**Texto da reportagem:**
Ex-funcionária do extinto Ministério da Assistência Social afirmou, em depoimento, que Zeca Dirceu recebia tratamento diferenciado na pasta

Filho de Dirceu obteve recursos de maneira irregular, diz servidora

DA SUCURSAL DE BRASÍLIA

A investigação aberta pelo Ministério Público Federal para averiguar as supostas ações da Casa Civil em benefício do filho do ex-ministro José Dirceu, José Carlos Becker, desvendou um esquema irregular de registro de processos necessário para a obtenção de recursos do Orçamento da União no extinto Ministério da Assistência Social.
As primeiras revelações sobre as irregularidades partiram da servidora Maria de Fátima Almeida Gonçalves, que trabalhou na pasta entre 1995 e novembro de 2004 e ocupou o cargo de chefe do Protocolo nos dois últimos anos. Em depoimento à Procuradoria da República, ao ser indagada sobre o tratamento recebido pelas "emendas" atribuídas a Zeca Dirceu, Maria de Fátima disse que a chefe-de-gabinete da então ministra Benedita da Silva, Cícera Bezerra de Morais, escrevia na capa dos processos o nome de Zeca Dirceu. Tais processos integravam um grupo de documentos que passou a ter um tratamento diferenciado na pasta.
"Alguns processos de Zeca Dirceu localizados e entregues a Cícera pela depoente [Maria] não tinham nada, ou seja, não tinham ofício de prefeito nem qualquer outro documento que pudesse ter dado origem a um processo, nem mesmo capa", contou Maria de Fátima, em depoimento.
Maria de Fátima continuou: "Em relação aos processos, totalmente irregulares, Cícera chegou a passar pedaços de papel, sem qualquer timbre ou assinatura, indicando o nome do município e o assunto do convênio, para que a depoente desse origem a um processo, sem nenhuma documentação; que isso era feito para que existisse um número de processo que tornasse possível o empenho; que tais processos eram empenhados e até mesmo publicados sem que tivessem nos autos ao menos uma folha; que, após a publicação, eram providenciados os documentos necessários à instrução do processo, documentos estes que nem sequer existiam no ministério".
No último dia 4, o procurador da República que conduziu as investigações, Luciano Rolim, fez uma inspeção na sede do FNAS (Fundo Nacional de Assistência Social) em Brasília. Localizou e fotografou os processos com as inscrições "Zeca Dirceu" e "JCB", confirmando o que havia dito a servidora Maria de Fátima.

**Linhas listadas:**
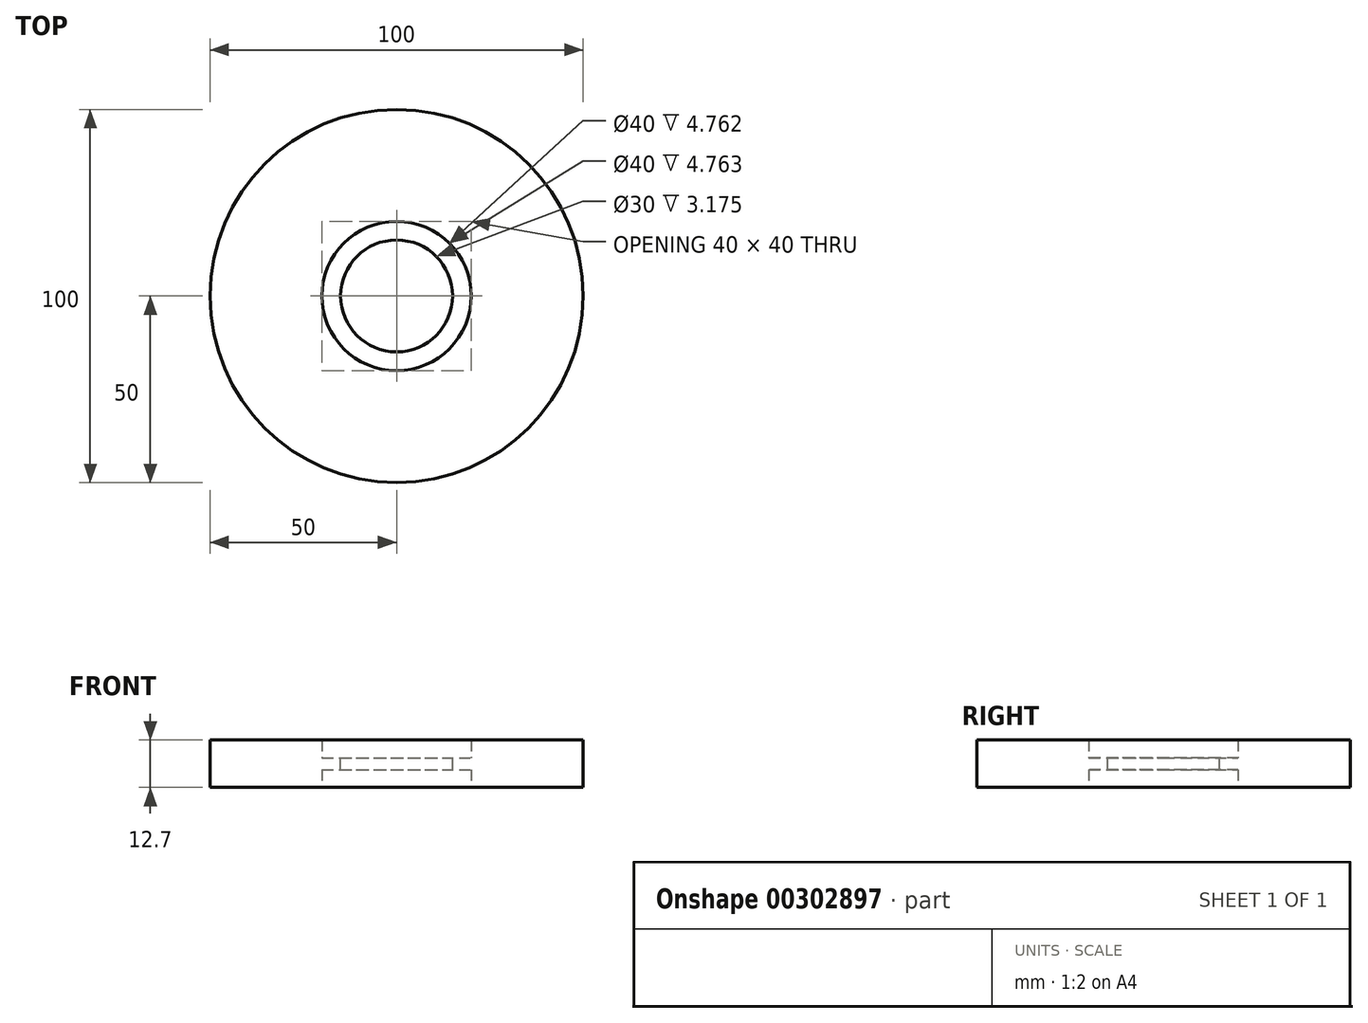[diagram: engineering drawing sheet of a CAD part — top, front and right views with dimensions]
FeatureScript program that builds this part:
annotation { "Feature Type Name" : "Feature", "Feature Type Description" : "" }
export const myFeature = defineFeature(function(context is Context, id is Id, definition is map)
    precondition{}
    {
        {
            var Q0;
            Q0=qCreatedBy(makeId("Top.planeOp"),FACE);
            var sketch = newSketch(context, id + "F0", { "sketchPlane" : qUnion([Q0])});
            skCircle(sketch, "E0", {"center": v(0, 0) * mm, "radius": 50 * mm});
            skCircle(sketch, "E1", {"center": v(0, 0) * mm, "radius": 20 * mm});
            skSolve(sketch);
        }
        {
            var Q0;
            Q0=makeQuery(id+"F0.imprint","IMPRINT",FACE,{"disambiguationData":[TD([[makeQuery(id+"F0.imprint","IMPRINT",EDGE,{"derivedFrom":sQuery(id+"F0.wireOp",EDGE,"E0")}),1.0]])]});
            extrude(context, id + "F1", {"entities" : qUnion([Q0]), "depth" : 12.7 * mm});
        }
        {
            var Q0;
            Q0=makeQuery(id+"F1.opExtrude","CAP_FACE",FACE,{"disambiguationData":[OSD([sQuery(id+"F0.wireOp",EDGE,"E0"),sQuery(id+"F0.wireOp",EDGE,"E1")])],"isStart":true});
            var Q1;
            Q1=makeQuery(id+"F1.opExtrude","CAP_FACE",FACE,{"disambiguationData":[OSD([sQuery(id+"F0.wireOp",EDGE,"E0"),sQuery(id+"F0.wireOp",EDGE,"E1")])],"isStart":false});
            cPlane(context, id + "F2", {"entities" : qUnion([Q0, Q1]), "cplaneType" : CPlaneType.MID_PLANE, "offset" : 25.4 * mm, "width" : 152.4 * mm, "height" : 152.4 * mm});
        }
        {
            var Q0;
            Q0=qCreatedBy(id+"F2.planeOp",FACE);
            var sketch = newSketch(context, id + "F3", { "sketchPlane" : qUnion([Q0])});
            skCircle(sketch, "E2", {"center": v(0, 0) * mm, "radius": 20 * mm});
            skCircle(sketch, "E3", {"center": v(0, 0) * mm, "radius": 15 * mm});
            skSolve(sketch);
        }
        {
            var Q0;
            Q0 = qSketchRegion(id + "F3", true);
            extrude(context, id + "F4", {"entities" : qUnion([Q0]), "operationType" : NewBodyOperationType.ADD, "endBound" : BoundingType.SYMMETRIC, "depth" : 3.17 * mm});
        }
    });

**Instruções:**
1. Copie da reportagem sobre o filho de Dirceu o trecho que vai de "As primeiras revelações" até "Fátima, em depoimento.", incluindo essas palavras.
2. Responda com base na reportagem sobre o filho de Dirceu:
(a) Entre quando e quando Maria de Fátima trabalhou na pasta?
(b) Quem era a chefe de gabinete da então ministra Benedita da Silva?
(c) Que inscrições estavam nos processos que o procurador fotografou?
3. Retome a reportagem sobre o filho de Dirceu a partir da última frase mostrada e dê continuidade a ela.

**Respostas por tarefa:**
1.
As primeiras revelações sobre as irregularidades partiram da servidora Maria de Fátima Almeida Gonçalves, que trabalhou na pasta entre 1995 e novembro de 2004 e ocupou o cargo de chefe do Protocolo nos dois últimos anos. Em depoimento à Procuradoria da República, ao ser indagada sobre o tratamento recebido pelas "emendas" atribuídas a Zeca Dirceu, Maria de Fátima disse que a chefe-de-gabinete da então ministra Benedita da Silva, Cícera Bezerra de Morais, escrevia na capa dos processos o nome de Zeca Dirceu. Tais processos integravam um grupo de documentos que passou a ter um tratamento diferenciado na pasta.
"Alguns processos de Zeca Dirceu localizados e entregues a Cícera pela depoente [Maria] não tinham nada, ou seja, não tinham ofício de prefeito nem qualquer outro documento que pudesse ter dado origem a um processo, nem mesmo capa", contou Maria de Fátima, em depoimento.

2.
(a) De 1995 a novembro de 2004.
(b) Cícera Bezerra de Morais.
(c) "Zeca Dirceu" e "JCB".

3.
O próprio coordenador de convênios do órgão, Antônio José Teixeira Leite, apontou ao procurador -e fez constar no termo de inspeção assinado no ato- irregularidades nos processos, entre as quais "realização de empenho sem a prévia aprovação do plano de trabalho" e "posterior aprovação do plano de trabalho sem que o documento apresentasse os requisitos mínimos para tanto", "ausência de pareceres jurídicos e do setor de convênios" e -o que novamente confirmou o depoimento da servidora- "empenhos já pagos com indicação de documentos a serem apresentados pela prefeitura com datas retroativas a 2003", entre outras.

Pressão
No extinto ministério (atual Desenvolvimento Social), os projetos de interesse de Zeca Dirceu eram levados tão a sério que nem mesmo a assessora parlamentar da pasta tinha acesso a tais documentos. Tudo ficava nas mãos da chefe-de-gabinete da ministra, Cícera Bezerra de Morais.
Depoimentos de ex-funcionários da pasta indicam uma pressão exercida pela Casa Civil. A ex-chefe da assessoria parlamentar, Ana Lúcia de Noronha, disse que, no horário de almoço, Cícera trancava os documentos em sua sala para que ninguém os acessasse. Mesmo como responsável pelo acompanhamento das emendas do Congresso, Ana Lúcia somente podia vasculhar os documentos ao lado da chefe-de-gabinete.
Maria de Fátima, chefe do protocolo, narrou os pedidos de urgência de Cícera para os processos de Zeca Dirceu. Ela disse aos procuradores, que nos nove anos em que atuou na função (deixou o cargo em 2004), nunca havia presenciado alguém sem mandato, como Zeca, com tamanho poder sobre liberação de verbas. "Cheguei a pensar que se tratava do próprio ministro [José Dirceu]", disse, em depoimento. (EDUARDO SCOLESE e RUBENS VALENTE)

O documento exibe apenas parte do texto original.